As therapies for Friedreich’s ataxia seek to increase the amount of frataxin, whose shortage underlies the disease, scientists conducting an in vitro study warn that levels of the protein must be tightly regulated because overproduction may result in detrimental effects.
The study, “Adding a temporal dimension to the study of Friedreich’s ataxia: the effect of frataxin overexpression in a human cell model,” was published in the journal Disease Models & Mechanisms.
Increasing the levels of frataxin — a mitochondrial protein — is the goal of many of the therapies currently being investigated for the disease, including those using gene therapy with the CRISPR-Cas9 technology.
However, a key step in Friedreich’s ataxia therapies is to understand which levels of frataxin are necessary for a healthy individual.
Studies using animal models have produced conflicting results. Some studies showed that higher-than-normal levels (overexpression) of frataxin lead to positive results, especially by protecting the cells against oxidative stress — a condition that damages tissues and organs.
But other studies have reported that increasing frataxin levels can actually promote this form of stress.
One study using the fruit fly, called Drosophila, as a model organism reported that a systemic (meaning in all cells of the body) increase in frataxin levels impaired the flies’ normal embryonic development of muscles and the peripheral nervous system.

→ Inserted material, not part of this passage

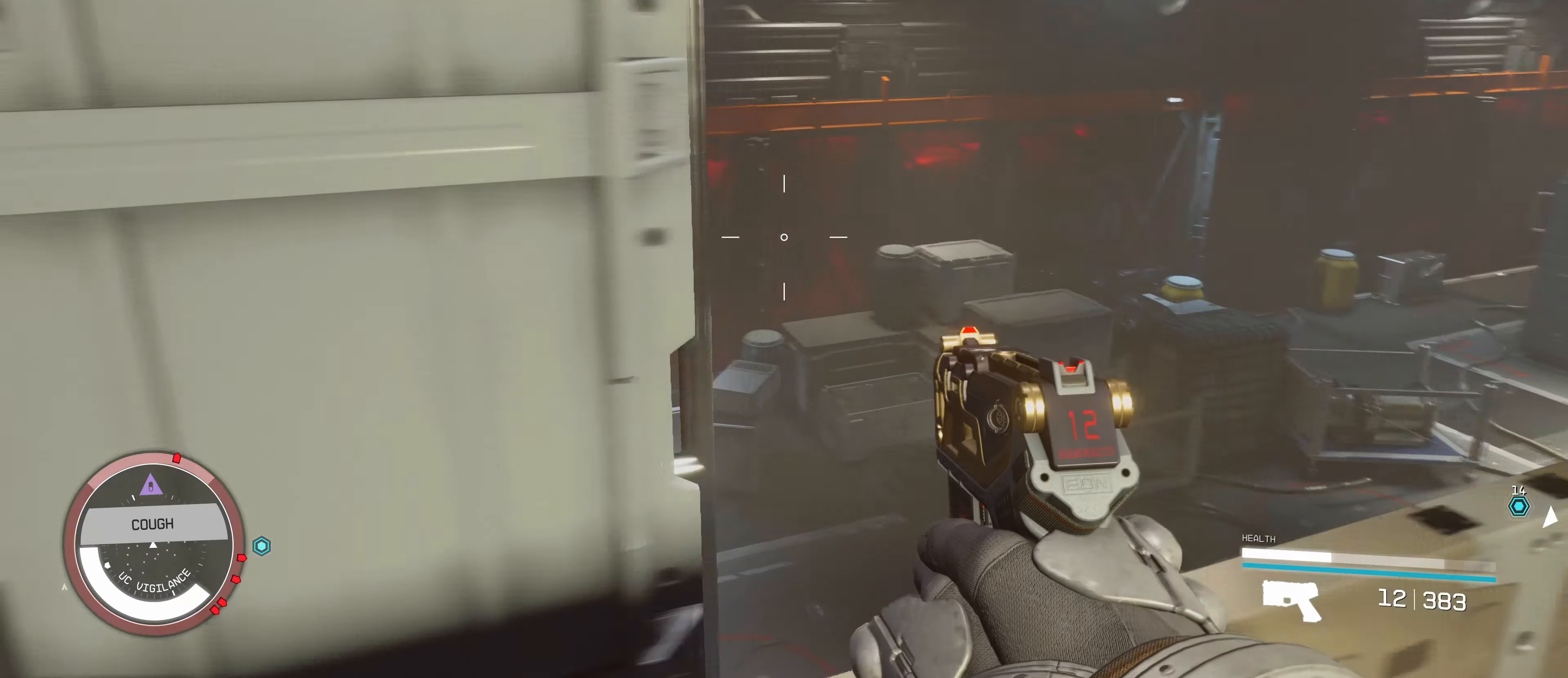
{"keys": [], "mouse": [], "events": [[366, "a", "up"]]}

Now, a team of European researchers used the CRISPR-Cas9 technology to modify a mammalian cell line. They first deleted the natural frataxin gene, called FXN, from the cells and they replaced it with an inducible FXN gene.
With this strategy they were able to “turn on” the gene and induce the accumulation of frataxin, but they can also see how the cells recover from this increase when the gene is turned off.
The results showed that the higher production of frataxin had no beneficial advantage to mitochondrial function and, on the contrary, affected the metabolism of cells. Specifically, there was a significant increase of oxidative stress and changes in the normal levels of iron in cells.
“These cellular alterations are similar to those observed when the gene is partially silenced, as it occurs in Friedreich’s ataxia patients,” researchers wrote.
“Our data suggest that the levels of frataxin must be tightly regulated and fine-tuned,” they added, with imbalances “leading to oxidative stress and toxicity.”